[begin Quoted passage]

2. Analysis of the child

Which of the contents, that you have found at step 1, your child does already know and do not need to be explained further more?

Which of the contents does your child probably not yet know correctly?

Supporting questions are:

  • Can your child really imagine what is written?
  • Does your child know all the activities mentioned in the book, e.g. cutting, climbing a tree, baking bread, starting a fire?
  • Can your child imagine all the occurrences, especially those ones dealing with seeing? E.g. to hide, terms like in front of, behind, above, over, under,
    right, left.

You can also find tips on how to learn new terms (conceptualisation) hier.

3. Plan activities in order to work with your child on the book

We suggest the following three options:

  • activities in order to "relive" the occurrences, to bring the book to life, e.g. going into the woods, making a boat trip, cutting something into pieces...
  • getting to know real objects, e.g. different kinds of svissors, cars, diggers, bulldozers, animals, plants...
  • what cannot originally be explored and investigated, can probably be touched and explained as models like e.g. plush or plastic animals, toy cars, models made of building blocks/toy bricks ...

Of course you cannot work on all these subjects at a time or one immediately after the other.

Concentrate on those things your child and you are excited and interested in and what you both like. Later on you can still decide to do others.

You can also complement the book together with your child.

For our parents seminar we therefore had:

  • copied the double-page spreads to a smaller formate
  • strengthened lines and contrasts (for visually impaired children)
  • laminated the sheets and filed them crosswise in a folder
  • then glued haptic elements on the pages or created totally new pages to touch and play with

 

Elements of the book JELLA SCHNIPP SCHNAPP

Content of the book:

When Jella keeps quiet, she always has something special in mind, namely with her scissors. Every day her mom and dad ask her: "Jella, what are you doing?"
On Mondays she cuts curtains into strips (snip snap)

on Tuesdays she cuts pictures out of books,

on Wednesdays fringes from carpets,

on Thursdays she cuts the dog's hair

on Fridays she does the flower care

and on Saturdays she must dress her stuffed animal's wounds, any idea why? Dad and Mom always
cry: "Stop it!"

On Sundays Jella does not do anything special but just makes noise, namely with a drum, jumping on her parents' bed where they want to
sleep.

1. Weekdays

At preschool age children can already develop a comprehension for the sequence of the weekdays. You can support that with JELLA SCHNIPP SCHNAPP:

  • recite the weekdays (probably even backwards)
  • "Which weekday comes before Wednesday?" or  " ... after Thursday?"
  • "What does Jella do on ...?" Monday is curtains day.
  • comparison with other books, e.g. in RAUPE NIMMERSATT Monday is apple day

2. Jella - Body Scheme

  • Make a little Jella doll for your book together with your child: you can twist pipe wire and glue a head on top, probably add dress, face, hair.
  • You can also just use any little doll as Jella.

[end Quoted passage]

→ Brief: In the guide to reading a picture book with a child, what does Jella cut on Thursdays? The material after this text isn't needed.

[begin Data segment]

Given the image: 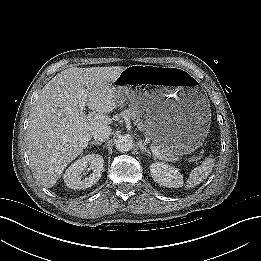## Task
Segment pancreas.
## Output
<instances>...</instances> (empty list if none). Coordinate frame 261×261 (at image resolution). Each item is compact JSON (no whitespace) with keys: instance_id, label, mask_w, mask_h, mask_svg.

[end Data segment]

→ Response to the exercise: The dog's hair.